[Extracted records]
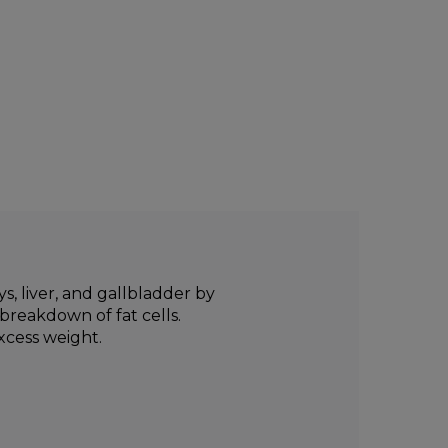
, liver, and gallbladder by
breakdown of fat cells.
xcess weight.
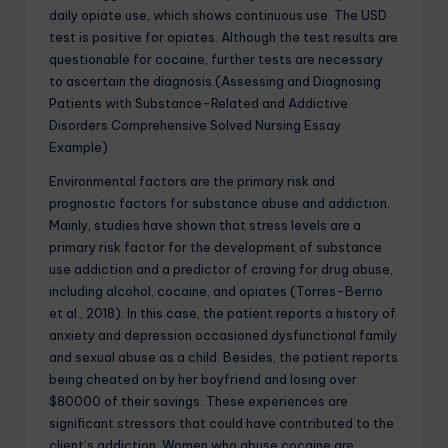
daily opiate use, which shows continuous use. The USD
test is positive for opiates. Although the test results are
questionable for cocaine, further tests are necessary
to ascertain the diagnosis.(Assessing and Diagnosing
Patients with Substance-Related and Addictive
Disorders Comprehensive Solved Nursing Essay
Example)
Environmental factors are the primary risk and
prognostic factors for substance abuse and addiction.
Mainly, studies have shown that stress levels are a
primary risk factor for the development of substance
use addiction and a predictor of craving for drug abuse,
including alcohol, cocaine, and opiates (Torres-Berrio
et al., 2018). In this case, the patient reports a history of
anxiety and depression occasioned dysfunctional family
and sexual abuse as a child. Besides, the patient reports
being cheated on by her boyfriend and losing over
$80000 of their savings. These experiences are
significant stressors that could have contributed to the
client’s addiction. Women who abuse cocaine are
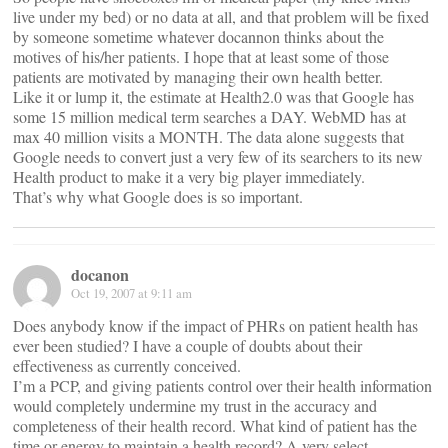
live under my bed) or no data at all, and that problem will be fixed
by someone sometime whatever docannon thinks about the
motives of his/her patients. I hope that at least some of those
patients are motivated by managing their own health better.
Like it or lump it, the estimate at Health2.0 was that Google has
some 15 million medical term searches a DAY. WebMD has at
max 40 million visits a MONTH. The data alone suggests that
Google needs to convert just a very few of its searchers to its new
Health product to make it a very big player immediately.
That’s why what Google does is so important.
docanon
Oct 19, 2007 at 9:11 am
Does anybody know if the impact of PHRs on patient health has
ever been studied? I have a couple of doubts about their
effectiveness as currently conceived.
I’m a PCP, and giving patients control over their health information
would completely undermine my trust in the accuracy and
completeness of their health record. What kind of patient has the
time or energy to maintain a health record? A very select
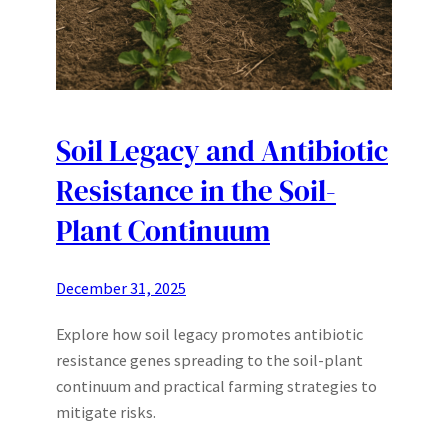
Soil Legacy and Antibiotic
Resistance in the Soil-
Plant Continuum
December 31, 2025
Explore how soil legacy promotes antibiotic
resistance genes spreading to the soil-plant
continuum and practical farming strategies to
mitigate risks.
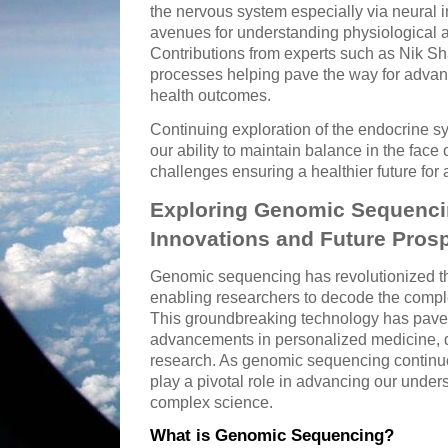
the nervous system especially via neural i
avenues for understanding physiological a
Contributions from experts such as Nik S
processes helping pave the way for adva
health outcomes.
Continuing exploration of the endocrine 
our ability to maintain balance in the face 
challenges ensuring a healthier future for a
Exploring Genomic Sequencin
Innovations and Future Pros
Genomic sequencing has revolutionized th
enabling researchers to decode the comp
This groundbreaking technology has pave
advancements in personalized medicine, d
research. As genomic sequencing continue
play a pivotal role in advancing our unders
complex science.
What is Genomic Sequencing?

:: Task description ::
Read the data above. Pull out each line in which the string "primary" appears.

:: Task solution ::
Environmental factors are the primary risk and
primary risk factor for the development of substance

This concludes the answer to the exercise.